By Dov Kornits

First time film director Rosemary Myers was understandably nervous when we met her on the eve of Girl Asleep’s unveiling at the Adelaide Film Festival. She needn’t have been, with the film selling out various sessions and ultimately awarded the Audience Prize for Most Popular Feature. What might have been hometown favour was contradicted when the film was chosen as the opening feature at Berlinale’s Generation 14plus strand, one of Berlin Film Festival’s most important sidebars, screening films with a youthful flavour.

“I’d love for the film to have a life,” the down to earth Rosemary Myers told us on the streets of Adelaide. “I’m really looking forward to seeing it with an audience. In theatre, the trajectory for the premiere is so crazy, locked in the theatre til 11 o’clock at night; whereas I finished this a couple of months ago, had a few test screenings, as many as we could before the deadline for the Producer Offset – a very different model of funding to what I’m used to… But I know that our plays speak to audiences and that people enjoy them, so I’m really excited about putting it in front of an audience because that’s when it will come alive.

Up until Girl Asleep, Rosemary Myers was a theatre practitioner, first with Arena in Melbourne and now Windmill in Adelaide, both youth driven theatre companies.

Girl Asleep was produced under the HIVE initiative of the Adelaide Film Festival, which sees arts organisations and companies commissioned to produce films.

Windmill Theatre is made up of three collaborative artists – director Rosemary Myers, writer/actor Matt Whittet and designer Jonathon Oxlade. “We’ve made a lot of plays together, and a lot of the plays are teenage rites of passage stories,” Myers says. “And the language of our theatre is quite filmic. We have a lot of fun taking the devices of film, which is the predominant medium of our age.
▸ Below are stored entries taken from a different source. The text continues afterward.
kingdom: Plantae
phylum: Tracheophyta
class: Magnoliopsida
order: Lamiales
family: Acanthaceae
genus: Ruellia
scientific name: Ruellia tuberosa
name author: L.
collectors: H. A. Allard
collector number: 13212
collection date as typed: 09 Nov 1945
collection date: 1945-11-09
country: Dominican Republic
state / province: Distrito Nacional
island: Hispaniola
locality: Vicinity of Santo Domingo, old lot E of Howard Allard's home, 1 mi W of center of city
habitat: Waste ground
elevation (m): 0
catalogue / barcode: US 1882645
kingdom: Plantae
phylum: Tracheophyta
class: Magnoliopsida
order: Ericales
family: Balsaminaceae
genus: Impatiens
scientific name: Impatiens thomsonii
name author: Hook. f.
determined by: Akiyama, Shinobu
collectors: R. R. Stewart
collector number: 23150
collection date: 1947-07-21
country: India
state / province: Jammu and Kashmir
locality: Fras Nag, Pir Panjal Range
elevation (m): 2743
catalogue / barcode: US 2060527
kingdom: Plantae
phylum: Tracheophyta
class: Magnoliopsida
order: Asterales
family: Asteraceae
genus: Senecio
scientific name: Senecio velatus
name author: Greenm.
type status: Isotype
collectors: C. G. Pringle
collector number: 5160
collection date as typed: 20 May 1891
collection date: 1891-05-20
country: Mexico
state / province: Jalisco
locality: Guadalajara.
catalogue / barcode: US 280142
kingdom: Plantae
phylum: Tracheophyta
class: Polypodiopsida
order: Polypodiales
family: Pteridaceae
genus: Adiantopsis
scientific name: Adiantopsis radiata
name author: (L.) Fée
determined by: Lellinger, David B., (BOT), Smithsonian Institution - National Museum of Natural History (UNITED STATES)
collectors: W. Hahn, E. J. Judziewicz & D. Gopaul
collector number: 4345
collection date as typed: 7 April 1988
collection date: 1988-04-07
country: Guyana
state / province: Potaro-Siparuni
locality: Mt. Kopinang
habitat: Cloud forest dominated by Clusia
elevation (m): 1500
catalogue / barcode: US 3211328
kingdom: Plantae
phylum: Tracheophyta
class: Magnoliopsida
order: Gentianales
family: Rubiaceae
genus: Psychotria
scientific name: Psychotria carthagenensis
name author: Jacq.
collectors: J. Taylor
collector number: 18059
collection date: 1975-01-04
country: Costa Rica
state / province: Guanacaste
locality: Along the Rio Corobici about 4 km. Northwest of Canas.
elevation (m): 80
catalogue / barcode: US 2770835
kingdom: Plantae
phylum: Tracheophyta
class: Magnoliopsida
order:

We stage things that you would do with special effects in film but bringing that language into the theatre as a kind of wink to the audience; fast edits through big blinding lights on our audience and then bam the scene is changed; slo-mo acting… It’s in our language; it’s what we consume all the time now.”

Girl Asleep_L-R Amber McMahon, Bethany Whitmore, Imogen Archer. Photo by Shane ReidGirl Asleep was to be the third part of a trilogy of theatre works exploring rites of passage, and follows 14-year-old Greta (Bethany Whitmore) who tries to fit into a new school environment and also an unorthodox family life during the ‘70s in suburban Australia.

“Our influences are writ largely on the film,” admits Rosemary Myers when we ask her about her favourite filmmakers. “Wes Anderson, Michel Gondry and Guillermo Del Toro to some degree. They’re big references for a lot of people aren’t they? But they also inform our theatre work. We’ll look at a Bjork video clip, and they’re quite theatrical. Amongst our team the aesthetics are shared. For this film we also looked at ‘70s photography. At one point we wondered if we could even do a period film because our budget was so small, but we had amazing people.”

With its mix of the droll and the fantastic, but grounded in a truthfulness that a rites of passage story brings, Girl Asleep is sure to resonate with audiences around the world, and thankfully this may not be the last time we see Rosemary Myers or the Windmill Theatre troupe take on filmmaking.

“It was such a learning curve,” Myers admits. “We feel that we’re an organisation with a lot of content because we’ve made all these shows, and we’ve toured our work extensively all around the world, so we feel that it’s good to now leverage some of this work. Once you’ve done something you understand it so much more, and you think about the next time.

“In the end, we come to the fact that we tell stories, and how do we make them alive and as distinctive as you can within our means at the time. I understand filmmaking now because I’ve been through the process so it’d be exciting to have another crack.”